Layang-layang Hilang Melayang

Ilustrasi: Dirga

Sore di musim kemarau adalah masa-masa yang paling menyenangkan bagi saya, dan tentu bersama kawan-kawan. Tanah lapang dan persawahan jadi medan bermain yang membahagiakan. Karena di situlah kami berinteraksi, bercengkrama, melepas lelah dan penat setelah pulang sekolah.

Sore itu langit biru yang perlahan menguning dihiasi layang-layang berbagai bentuk yang terbang melambai ke kanan dan ke kiri. Sambil menatap awan yang beriring, saya memandangi layang-layang ditemani hembusan angin sore dan aroma rumput. Sungguh menjadi suasana yang tidak ternilai.

Tapi sekarang langit kita sepi.
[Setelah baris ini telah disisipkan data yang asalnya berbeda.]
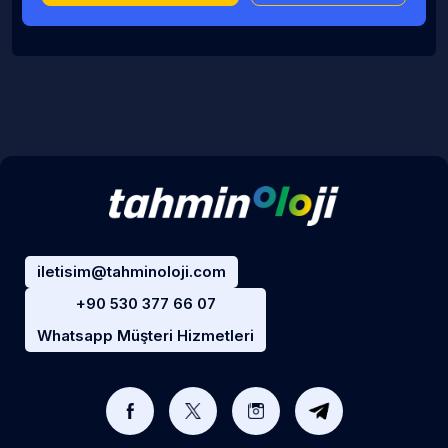
iletisim@tahminoloji.com
+90 530 377 66 07
Whatsapp Müşteri Hizmetleri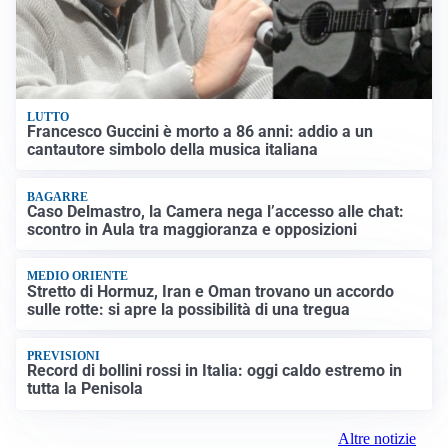
LUTTO
Francesco Guccini è morto a 86 anni: addio a un
cantautore simbolo della musica italiana
BAGARRE
Caso Delmastro, la Camera nega l’accesso alle chat:
scontro in Aula tra maggioranza e opposizioni
MEDIO ORIENTE
Stretto di Hormuz, Iran e Oman trovano un accordo
sulle rotte: si apre la possibilità di una tregua
PREVISIONI
Record di bollini rossi in Italia: oggi caldo estremo in
tutta la Penisola
Altre notizie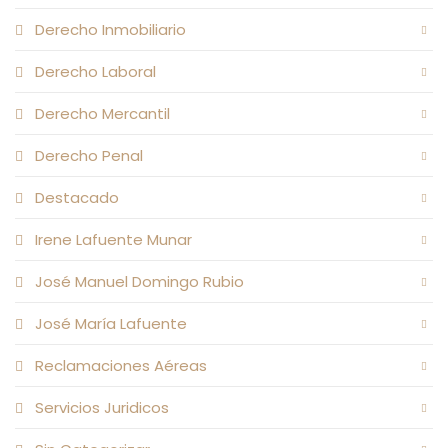
Derecho Inmobiliario
Derecho Laboral
Derecho Mercantil
Derecho Penal
Destacado
Irene Lafuente Munar
José Manuel Domingo Rubio
José María Lafuente
Reclamaciones Aéreas
Servicios Juridicos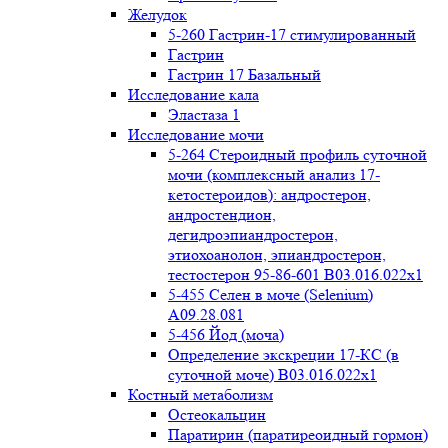
Желудок
5-260 Гастрин-17 стимулированный
Гастрин
Гастрин 17 Базальный
Исследование кала
Эластаза 1
Исследование мочи
5-264 Стероидный профиль суточной
мочи (комплексный анализ 17-
кетостероидов): андростерон,
андростендион,
дегидроэпиандростерон,
этиохоанолон, эпиандростерон,
тестостерон 95-86-601 B03.016.022x1
5-455 Селен в моче (Selenium)
A09.28.081
5-456 Йод (моча)
Определение экскреции 17-КС (в
суточной моче) B03.016.022x1
Костный метаболизм
Остеокальцин
Паратирин (паратиреоидный гормон)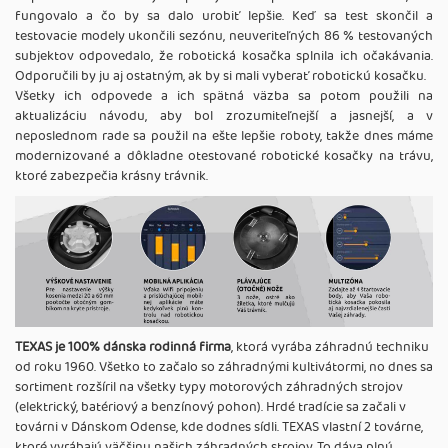
fungovalo a čo by sa dalo urobiť lepšie. Keď sa test skončil a
testovacie modely ukončili sezónu, neuveriteľných 86 % testovaných
subjektov odpovedalo, že robotická kosačka splnila ich očakávania.
Odporučili by ju aj ostatným, ak by si mali vyberať robotickú kosačku.
Všetky ich odpovede a ich spätná väzba sa potom použili na
aktualizáciu návodu, aby bol zrozumiteľnejší a jasnejší, a v
neposlednom rade sa použil na ešte lepšie roboty, takže dnes máme
modernizované a dôkladne otestované robotické kosačky na trávu,
ktoré zabezpečia krásny trávnik.
TEXAS je 100% dánska rodinná firma
, ktorá vyrába záhradnú techniku
od roku 1960. Všetko to začalo so záhradnými kultivátormi, no dnes sa
sortiment rozšíril na všetky typy motorových záhradných strojov
(elektrický, batériový a benzínový pohon). Hrdé tradície sa začali v
továrni v Dánskom Odense, kde dodnes sídli. TEXAS vlastní 2 továrne,
ktoré vyrábajú väčšinu našich záhradných strojov. To dáva plnú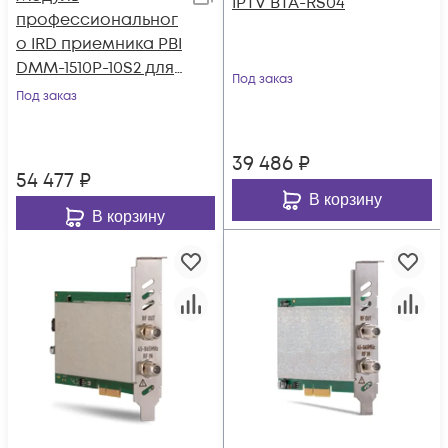
IPTV BTA-RS04
профессиональног
о IRD приемника PBI
DMM-1510P-10S2 для
Под заказ
цифровой ГС PBI
Под заказ
DMM-1000
39 486
₽
54 477
₽
В корзину
В корзину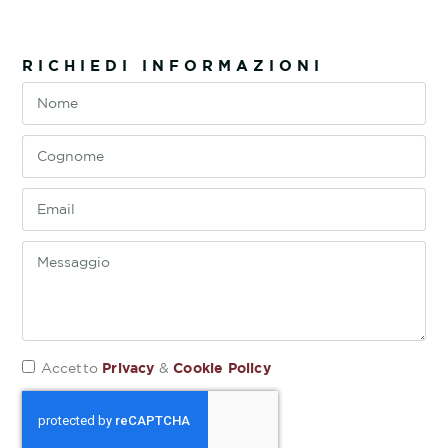
RICHIEDI INFORMAZIONI
Privacy
Cookie Policy
Accetto
&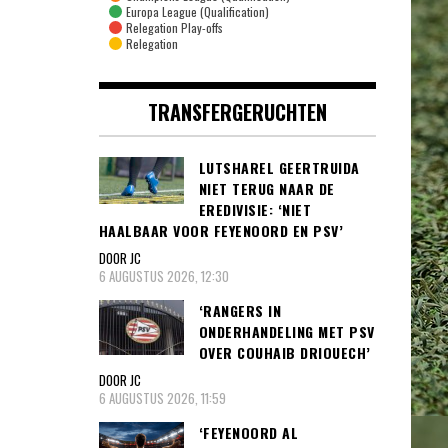
Europa League (Qualification)
Relegation Play-offs
Relegation
TRANSFERGERUCHTEN
LUTSHAREL GEERTRUIDA
NIET TERUG NAAR DE
EREDIVISIE: ‘NIET
HAALBAAR VOOR FEYENOORD EN PSV’
DOOR JC
6 AUGUSTUS 2026, 12:30
‘RANGERS IN
ONDERHANDELING MET PSV
OVER COUHAIB DRIOUECH’
DOOR JC
6 AUGUSTUS 2026, 11:59
‘FEYENOORD AL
Musim kemarau bukan menjadi medan bagi anak-anak berbahagia memainkan layang-layang. Layang-layang perlahan menghilang. Hanya satu dua saja yang masih menghiasi awan sore kita, atau mungkin tidak ada lagi. Angin sore kini berhembus sepi tanpa dirmaikan gemulai lambaian layang-layang.

Anak-anak sudah enggan memainkannya, atau mungkin sudah disibukan dengan alam maya dan game portable. Kondisi ini sungguh ironi. Anak-anak kini lebih memilih menyendiri di sudut ruang untuk menikmati bermain game selama berjam-jam ketimbang turun ke tanah lapang untuk menerbangkan layang-layang atau bermaian permainan tradisional lainnya.

Perubahan ini sangat disayangkan. Padahal bermain layang-layang sungguh menyimpan berbagai makna. Bukan hanya menerbangkan rangkaian bambu yang terbungkus kertas minyak dengan seutas benang, tapi banyak nilai penting yang tersimpan dari layang-layang yang hilang itu.

Pengetahuan tradisional yang tersemat di dalamnya sungguh penting dalam penumbuhan kretaifitas, ketangkasan dan kecerdasan kita. Untuk merangkai layang-layang tentu kita harus mengetahui berbagai hal yang melingkupinya.

Mulai dari pemilihan bambu, cara mengukirnya, mengatur keseimbangan, mengatur beban dan kreatifitas dalam menghiasnya. Tanpa sadar ini adalah proses berlatih yang melibatkan kepekaan rasa, kepiawaian tangan dan jiwa seni.

Tidak hanya proses membuatnya yang penuh makna. Menerbangkannya pun demikian. Kita harus peka dalam merasakan arah angin, peka dengan kondisi sekitar yang dapat menyebabkan layang-layang kita tersangkut, serta kesabaran dalam mengulurnya agar arah terbangnya selaras dengan hembusan angin.

Pengalaman tersebut hanya bisa kita dapat dari proses membuat dan menerbangkan layang-layang. Tapi sayang, pengalaman itu mungkin sudah sulit didapat seiring dengan hilangnya layang-layang. 

Entah kapan layang-layang kembali akan menghias dan melambai di sore kita. Kasihan langit sore kita sepi, hanya angin dan aroma rumput saja yang menyeruak.